• _REQUISITOS DAS TAREFAS_:
1) Copie sem alterações, no trecho sobre o dinheiro, a passagem que vai de "O sistema econômico" até "1994/1997, p. 181).".
2) De acordo com o trecho sobre o dinheiro, entre quais estudantes o presente estudo pretende investigar as representações sociais elaboradas sobre o dinheiro?

• _TRECHO FORNECIDO_:
A comparação entre troca monetária e escambo fornece o melhor ponto de partida para atacar o problema da generalidade e estabelecer o que é peculiar acerca da troca monetária. Trata-se apenas de uma versão ampliada do teste simples para distinguir dinheiro e não-dinheiro. A troca monetária é mais conveniente do que o escambo[...] o dinheiro pago ou recebido pode ser entregue mais tarde em qualquer outro lugar. Uma vez recebido o dinheiro em pagamento de alguma coisa, a relação entre as partes pode ser encerrada. (Dodd, 1994/1997, p. 27)

Há uma necessidade eminente de discutir a temática do dinheiro como instituição social relevante, uma vez que ele tem um inestimável poder quando está ancorado em suas funções sociais e ainda tem a capacidade de intervir nas satisfações das necessidades humanas, individuais e sociais.

O sistema econômico moderno depositou no dinheiro o poder de transformar sonhos em realidade; o dinheiro traz consigo o símbolo de poder perante um grupo determinado grupo social.[...]"o dinheiro se torna um meio apenas para sensação de poder derivada de seu status de meio" (Dodd, 1994/1997, p. 181).

O dinheiro é o exemplo mais evidente da transformação de uma forma em matéria, de uma imagem mental em uma coisa. Ele se reconhece como meio de representar uma relação invisível através de um objeto visível, a moeda palpável, a cédula ou o cheque que passam de mão em mão e fazem bens circularem de um lugar para o outro. E melhor ainda, ele assegura, particularmente o mundo moderno, a preponderância do sistema de representação, portanto da conversão e do símbolo, sobre o conjunto dos objetos e das relações. (Moscovici, 1990, p. 286)

Há um valor subjetivo àquele que tem, e outro valor àquele que não tem o dinheiro.

[...] o elemento monetário contém elementos econômicos, sociais, culturais e históricos e traz em si uma infinidade de aspectos a serem desvendados, que são inerentes aos usos que dele são feitos, o que, pela sua complexidade e multiplicidade, exige uma observação atenta e constante, para que sua essência e forma possam ser apreendidas plenamente. (Russo, 2007, p. 498)

Portanto, sendo o dinheiro um importante objeto de 'desejo' para a sociedade, o presente estudo pretende investigar as representações sociais elaboradas sobre ele entre os estudantes universitários, uma vez que essas representações sociais orientam a ação coletiva.

 

POR QUE REPRESENTAÇÕES SOCIAIS?

• _MATERIAL FORNECIDO_:
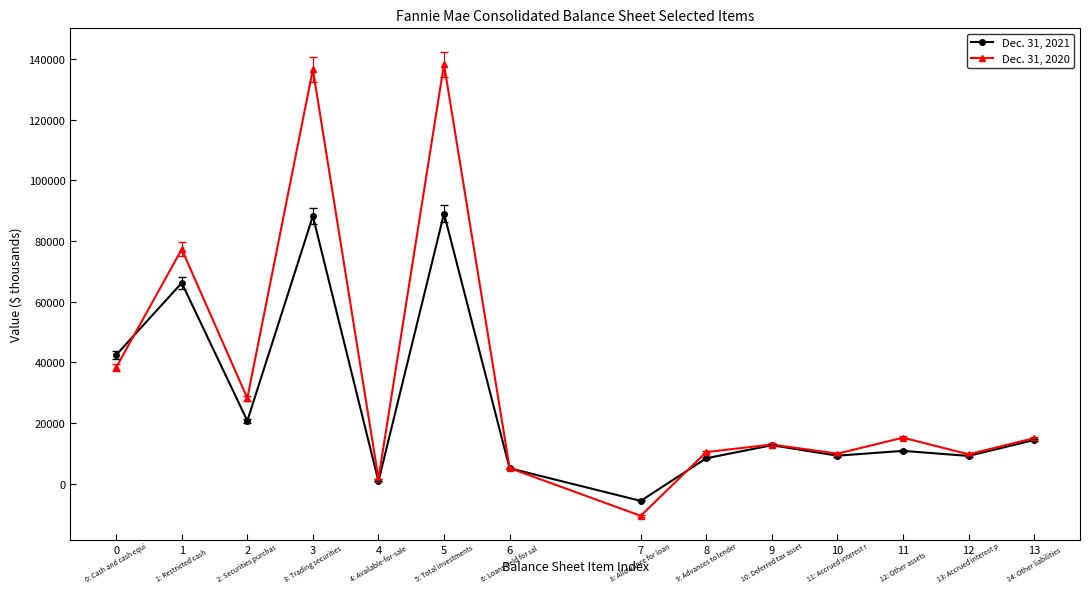

Where is Dec. 31, 2020 nearest to the value 63843?

1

• _RESPOSTAS REDIGIDAS_:
1)
O sistema econômico moderno depositou no dinheiro o poder de transformar sonhos em realidade; o dinheiro traz consigo o símbolo de poder perante um grupo determinado grupo social.[...]"o dinheiro se torna um meio apenas para sensação de poder derivada de seu status de meio" (Dodd, 1994/1997, p. 181).

2) Entre os estudantes universitários.